November 9, 2006 | bpfna

from Don Sly, a member of the National Religious Campaign Against Torture (NRCAT):

We from St. Mary's Parish in Seattle were out demonstrating our displeasure with our Federal Government's posture about torture of prisoners.

We had a couple large signs (about 5' x 5').

One had the unimpeachable statement: "Jesus Said to Visit the Imprisoned. Not Torture Them."

While not strictly true (Actually, around Matthew 25 Jesus said "the Righteous" would enter the kingdom on "The King's" right hand because, among other things, the Righteous had visited those in prison.) the meaning is clear. Besides, you know how poorly we Catholics read the Bible, and so we deserve a little license in our remembering.

Here's the point of all this: Rita, one of our more stalwart and perceptive sign hoisters, suddenly said, "Wait a minute! Why are we out here by the freeway offramp, hoisting these signs as if the signs say something
controversial? Why is not this sign already stuck in St. Mary's lawn, for all the world to see?"

What Rita meant was that in today's world, how can a Christian church NOT have a sign saying how Christ feels about the Law of our Land, which specifically writes the Geneva Conventions outside the treatment of people the Executive is free to designate as "enemy combatants.?" What is the slightest bit controversial about that?

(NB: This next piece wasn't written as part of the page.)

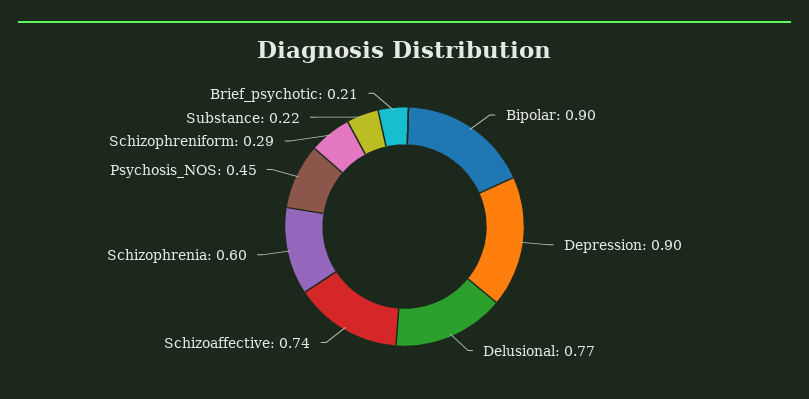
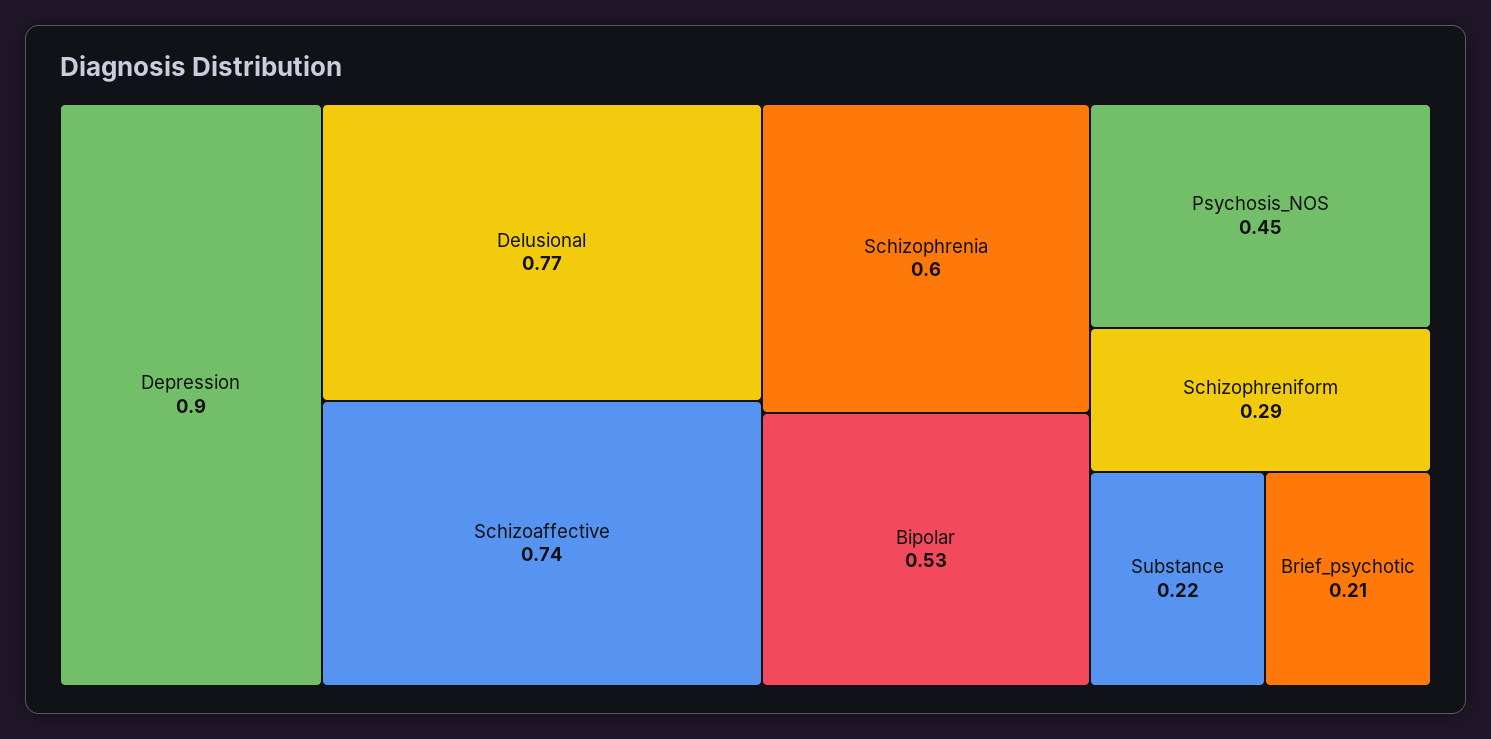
Bipolar: 0.9 -> 0.53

So, now St. Mary's Church has the sign.

Here's what I fanticize every church doing;

The youth group gathers, magic markers in hand, to trace out on a tarp (or whatever you can come up with) the projected image of the words: "Jesus Said to Visit the Imprisoned. Not Torture Them."

Use whatever font you like. Shadow them. Border them. Translate to Hebrew. Spanish. Arabic.

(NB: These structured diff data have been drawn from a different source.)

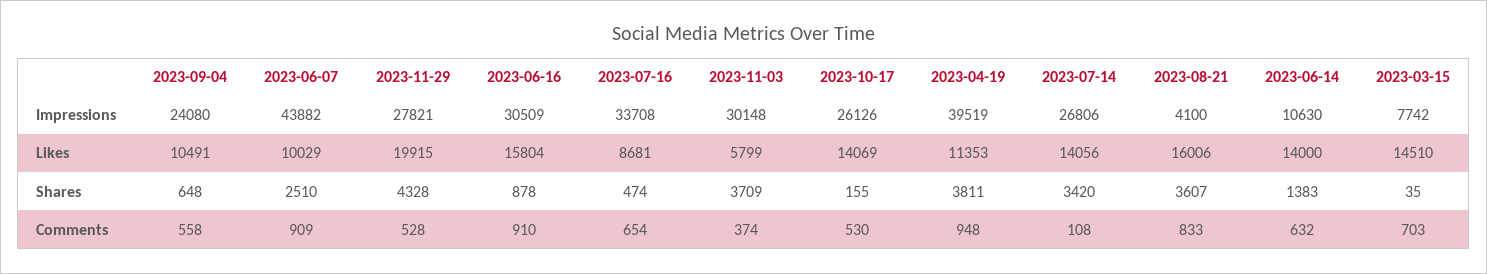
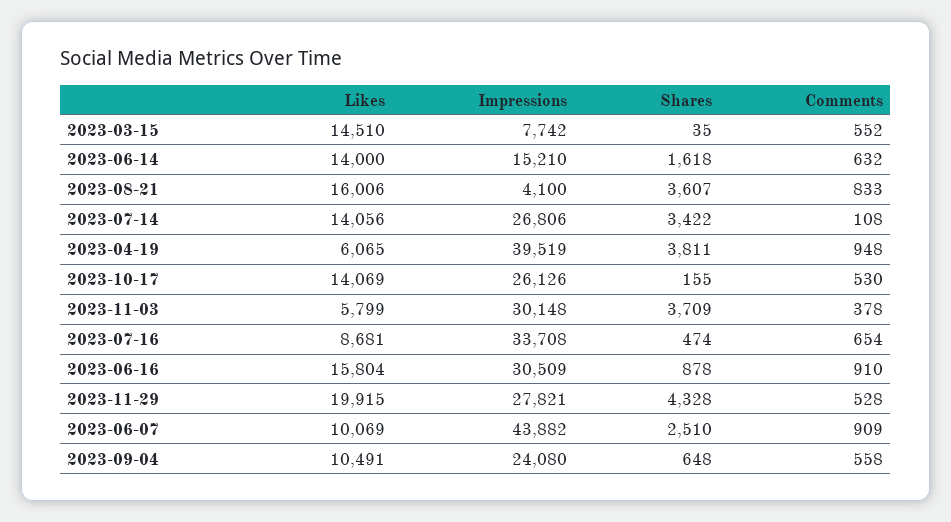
2023-06-14, Impressions: 10630 -> 15210
2023-06-07, Likes: 10029 -> 10069
2023-04-19, Likes: 11353 -> 6065
2023-07-14, Shares: 3420 -> 3422
2023-06-14, Shares: 1383 -> 1618
2023-11-03, Comments: 374 -> 378
2023-03-15, Comments: 703 -> 552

Then, using bits of sponge or actual artist brushes, the kids paint the sign letters in outrageous colors. Or, in black and white. Whatever.

While the letters dry, out comes a scrap 2x4, with two 4-foot horizontal pieces. Fix the tarp to the frame, and taper the bottom of the 2x4. Next, someone gets a big hammer and 10 minutes later there isn't any doubt where that community stands on the issue.

This is a chance for every kid to be a leader...after all, which of us likes torture?